PASSAGE SHOWN ::
>> START

Ever since the mid-1800s--when the women's suffrage movement pitted white women's and black men's voting interests against one another--black women have known they are the heirs of a dual inheritance: racism and sexism. It's a taxing inheritance that has been the subject of much scrutiny and critique. In Having It All: Black Women and Success, writer Veronica Chambers adds class to the race-gender mix and revisits the well-traveled turf of black female experience to explore how professional women navigate their tony lifestyles, despite lingering racism and sexism in society.

The book begins engagingly enough. "For a long time" Chambers notes, "the media portrayed [successful Black women] as glorious exceptions to the welfare mother rule. But ... the news is this--in a single generation, Black women's lives have improved vastly on key fronts: professionally, academically and financially." She then cites a prominent 2000 study, which found that the number of black women who earned college degrees had increased by a whopping 73 percent over the previous decade--compared with a 47 percent increase for African-American men.

Through interviews with upper middle-class, well-educated professionals, Chambers examines how black women have "changed our perception of ourselves [and] we're changing America's perception of us, too" Oddly, perceptions have changed so much that many of the women's stories are rather unremarkable.

>> END

SUPPLIED MATERIAL ::
>> START

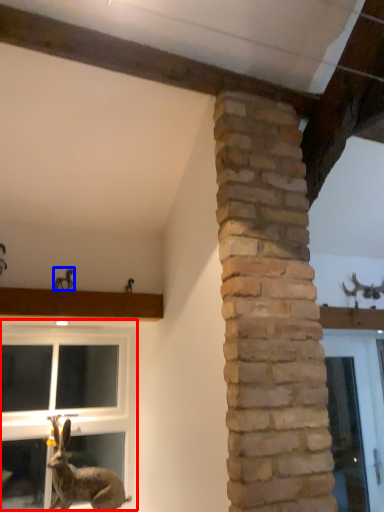
Question: Among these objects, which one is nearest to the camera, window (highlighted by a red box) or animal (highlighted by a blue box)?

Choices:
 (A) window
 (B) animal

Answer: (A)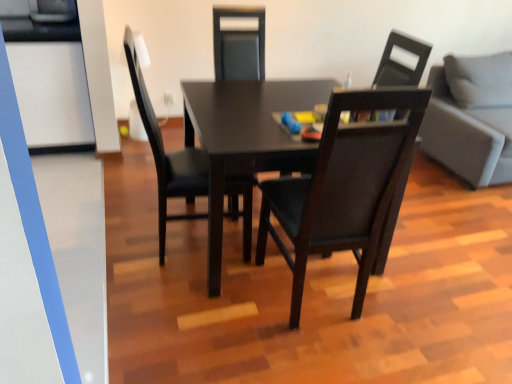
Question: Can you confirm if matte black chair at center, which is the third chair from right to left, is taller than transparent glass door at left?

Choices:
 (A) no
 (B) yes

Answer: (B)

Question: Does matte black chair at center, which is the third chair from right to left, lie behind transparent glass door at left?

Choices:
 (A) no
 (B) yes

Answer: (B)

Question: From a real-world perspective, is matte black chair at center, which is the third chair from right to left, located beneath transparent glass door at left?

Choices:
 (A) yes
 (B) no

Answer: (A)

Question: Does matte black chair at center, which is the third chair from right to left, have a smaller size compared to transparent glass door at left?

Choices:
 (A) no
 (B) yes

Answer: (A)

Question: Is matte black chair at center, which is the third chair from right to left, far away from transparent glass door at left?

Choices:
 (A) no
 (B) yes

Answer: (A)

Question: Is gray fabric couch at right taller or shorter than transparent glass door at left?

Choices:
 (A) short
 (B) tall

Answer: (B)

Question: In terms of size, does gray fabric couch at right appear bigger or smaller than transparent glass door at left?

Choices:
 (A) small
 (B) big

Answer: (B)

Question: From the image's perspective, is gray fabric couch at right above or below transparent glass door at left?

Choices:
 (A) above
 (B) below

Answer: (A)

Question: Visually, is gray fabric couch at right positioned to the left or to the right of transparent glass door at left?

Choices:
 (A) right
 (B) left

Answer: (A)

Question: Is matte black chair at center, the third chair when ordered from left to right, wider or thinner than matte black table at center?

Choices:
 (A) thin
 (B) wide

Answer: (A)

Question: From a real-world perspective, relative to matte black table at center, is matte black chair at center, the first chair in the right-to-left sequence, vertically above or below?

Choices:
 (A) below
 (B) above

Answer: (B)

Question: Would you say matte black chair at center, the first chair in the right-to-left sequence, is to the left or to the right of matte black table at center in the picture?

Choices:
 (A) right
 (B) left

Answer: (A)

Question: Would you say matte black chair at center, the third chair when ordered from left to right, is inside or outside matte black table at center?

Choices:
 (A) outside
 (B) inside

Answer: (B)

Question: Is matte black table at center taller or shorter than matte black chair at center, the third chair when ordered from left to right?

Choices:
 (A) tall
 (B) short

Answer: (B)

Question: Considering the positions of matte black table at center and matte black chair at center, the third chair when ordered from left to right, in the image, is matte black table at center bigger or smaller than matte black chair at center, the third chair when ordered from left to right,?

Choices:
 (A) small
 (B) big

Answer: (B)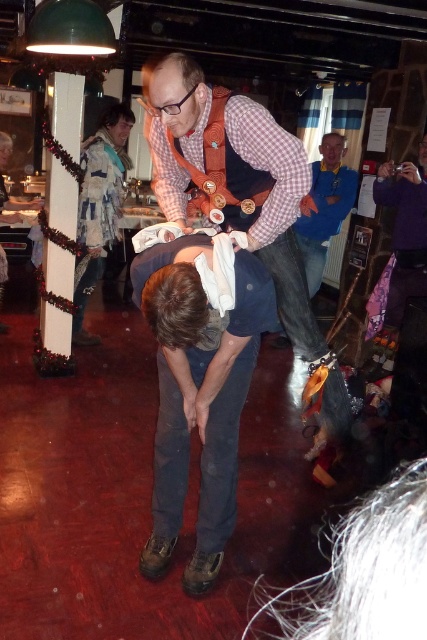
Can you confirm if checkered fabric shirt at center is smaller than blue cotton shirt at center?

No.

Between point (280, 150) and point (318, 163), which one is positioned in front?

Positioned in front is point (280, 150).

Where is `checkered fabric shirt at center`? This screenshot has height=640, width=427. checkered fabric shirt at center is located at coordinates (240, 196).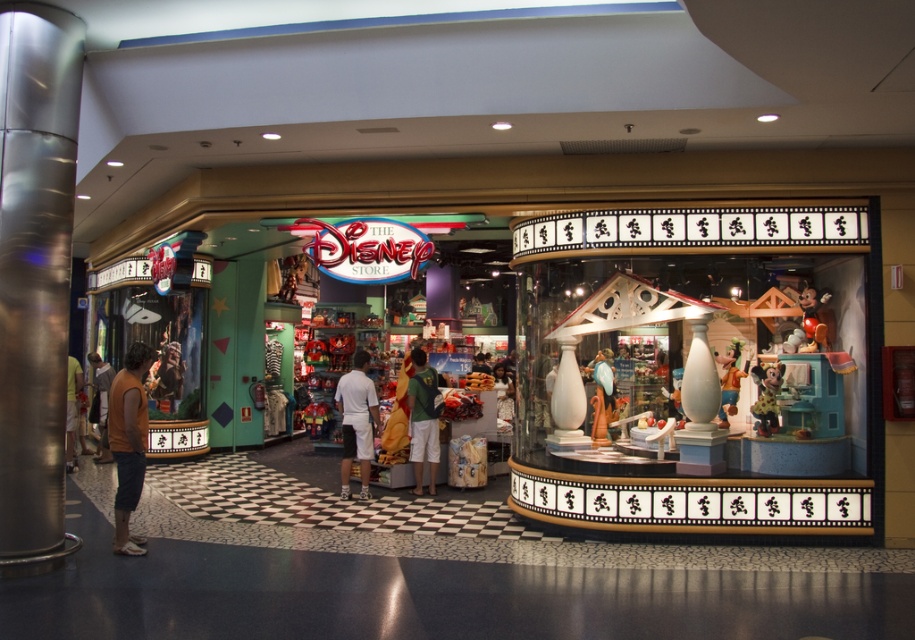
You are a customer at The Disney Store entrance and see two shirts displayed in the glass display case. The orange sleeveless shirt at left and the matte brown shirt at left. Which shirt is located more to the right side within the display case?

The orange sleeveless shirt at left is positioned on the right side of matte brown shirt at left, so the orange sleeveless shirt at left is more to the right side within the display case.

You are a customer standing in front of the Disney Store entrance. You see the white cotton shorts at center and the shiny gold mickey mouse statue at center displayed in the glass display case. Which item is closer to you?

The white cotton shorts at center is closer to you because it is further to the viewer than the shiny gold mickey mouse statue at center.

You are standing in front of the Disney Store entrance and notice two points marked on the glass display case. The first point is at coordinates point (x=111, y=420) and the second is at point (x=70, y=362). Which point is closer to you?

Point (x=111, y=420) is closer to the viewer than point (x=70, y=362).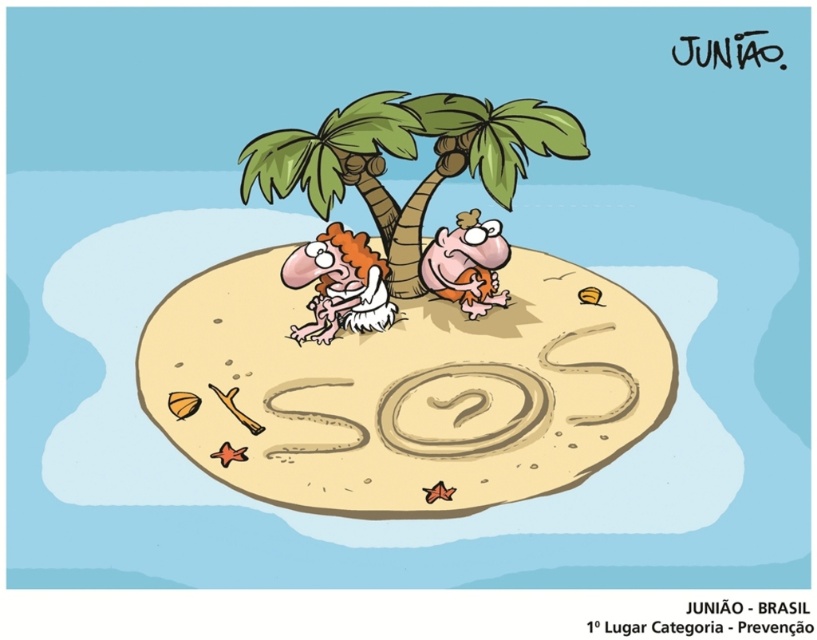
Locate an element on the screen. This screenshot has width=817, height=640. white fur animal at center is located at coordinates (338, 284).

Who is positioned more to the left, white fur animal at center or orange fabric monkey at center?

From the viewer's perspective, white fur animal at center appears more on the left side.

Who is more distant from viewer, (376, 282) or (460, 300)?

The point (460, 300) is more distant.

The height and width of the screenshot is (640, 817). I want to click on white fur animal at center, so click(338, 284).

Which is in front, point (551, 122) or point (356, 282)?

Point (551, 122)

Does point (368, 205) come behind point (289, 259)?

No, (368, 205) is closer to viewer.

At what (x,y) coordinates should I click in order to perform the action: click on green leafy palm tree at upper center. Please return your answer as a coordinate pair (x, y). Looking at the image, I should click on (408, 157).

The width and height of the screenshot is (817, 640). Identify the location of green leafy palm tree at upper center. (408, 157).

Based on the photo, does green leafy palm tree at upper center have a lesser width compared to orange fabric monkey at center?

Incorrect, green leafy palm tree at upper center's width is not less than orange fabric monkey at center's.

Describe the element at coordinates (408, 157) in the screenshot. I see `green leafy palm tree at upper center` at that location.

Find the location of `green leafy palm tree at upper center`. green leafy palm tree at upper center is located at coordinates (408, 157).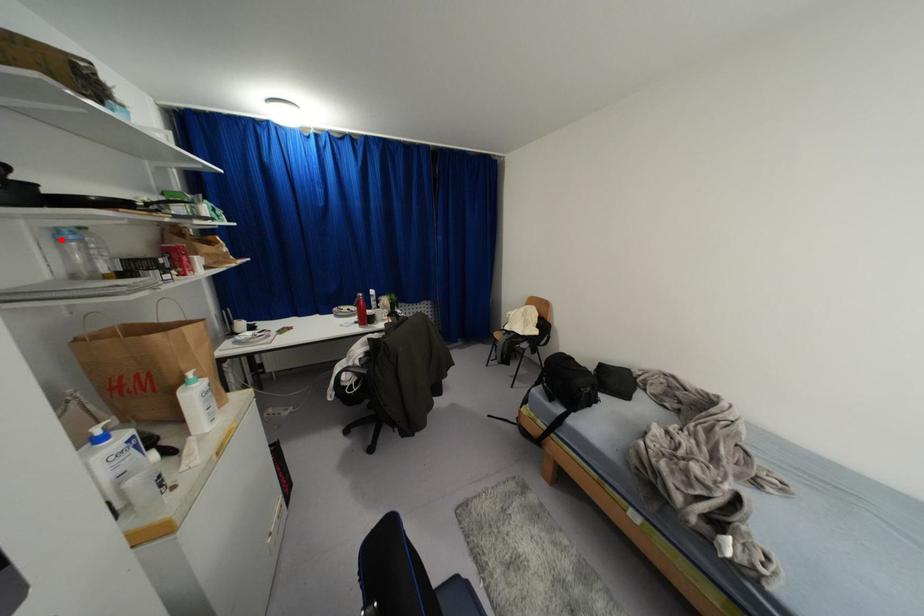
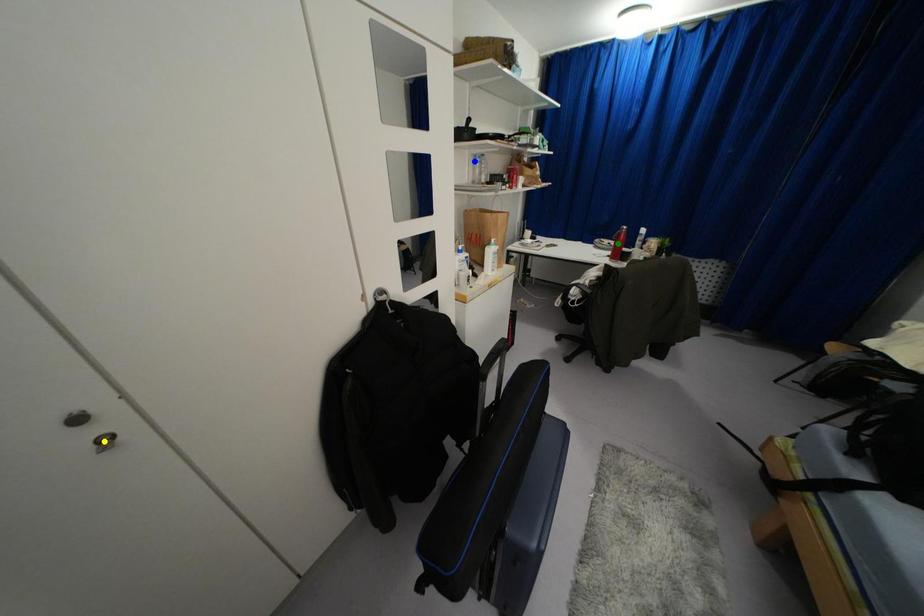
Question: I am providing you with two images of the same scene from different viewpoints. A red point is marked on the first image. You are given multiple points on the second image. Which point in image 2 represents the same 3d spot as the red point in image 1?

Choices:
 (A) green point
 (B) yellow point
 (C) blue point

Answer: (C)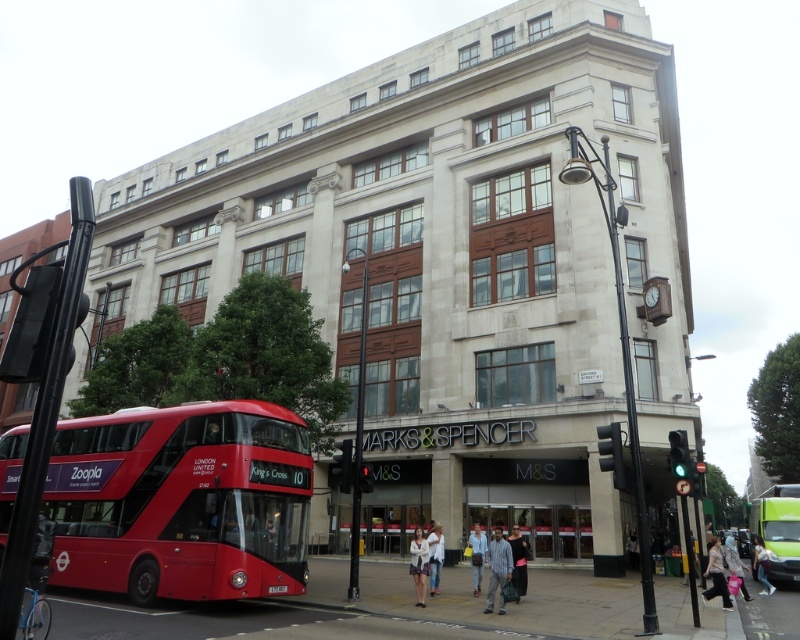
Question: Which point is closer to the camera taking this photo?

Choices:
 (A) (472, 566)
 (B) (6, 461)
 (C) (768, 531)

Answer: (B)

Question: Is plaid shirt at center bigger than white cotton shirt at lower right?

Choices:
 (A) yes
 (B) no

Answer: (B)

Question: Which point appears farthest from the camera in this image?

Choices:
 (A) (486, 605)
 (B) (480, 589)
 (C) (516, 563)

Answer: (B)

Question: Which object is positioned farthest from the light blue jeans at center?

Choices:
 (A) black fabric dress at center
 (B) plaid shirt at center
 (C) matte pink bag at lower right
 (D) white cotton shirt at center

Answer: (C)

Question: Does metallic red bus at lower left appear on the left side of white cotton shirt at lower right?

Choices:
 (A) no
 (B) yes

Answer: (B)

Question: Does plaid shirt at center appear under light blue jeans at center?

Choices:
 (A) no
 (B) yes

Answer: (A)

>> END

TO DO ::
A. In the book review, copy the passage starting with "Through interviews with" and going on through "are rather unremarkable.", swapping "unremarkable" for "ordinary".
B. According to the book review, by what percentage did the number of black women earning college degrees rise over the decade covered by the 2000 study?

ANSWERS TO EACH TASK ::
A.
Through interviews with upper middle-class, well-educated professionals, Chambers examines how black women have "changed our perception of ourselves [and] we're changing America's perception of us, too" Oddly, perceptions have changed so much that many of the women's stories are rather ordinary.

B. 73 percent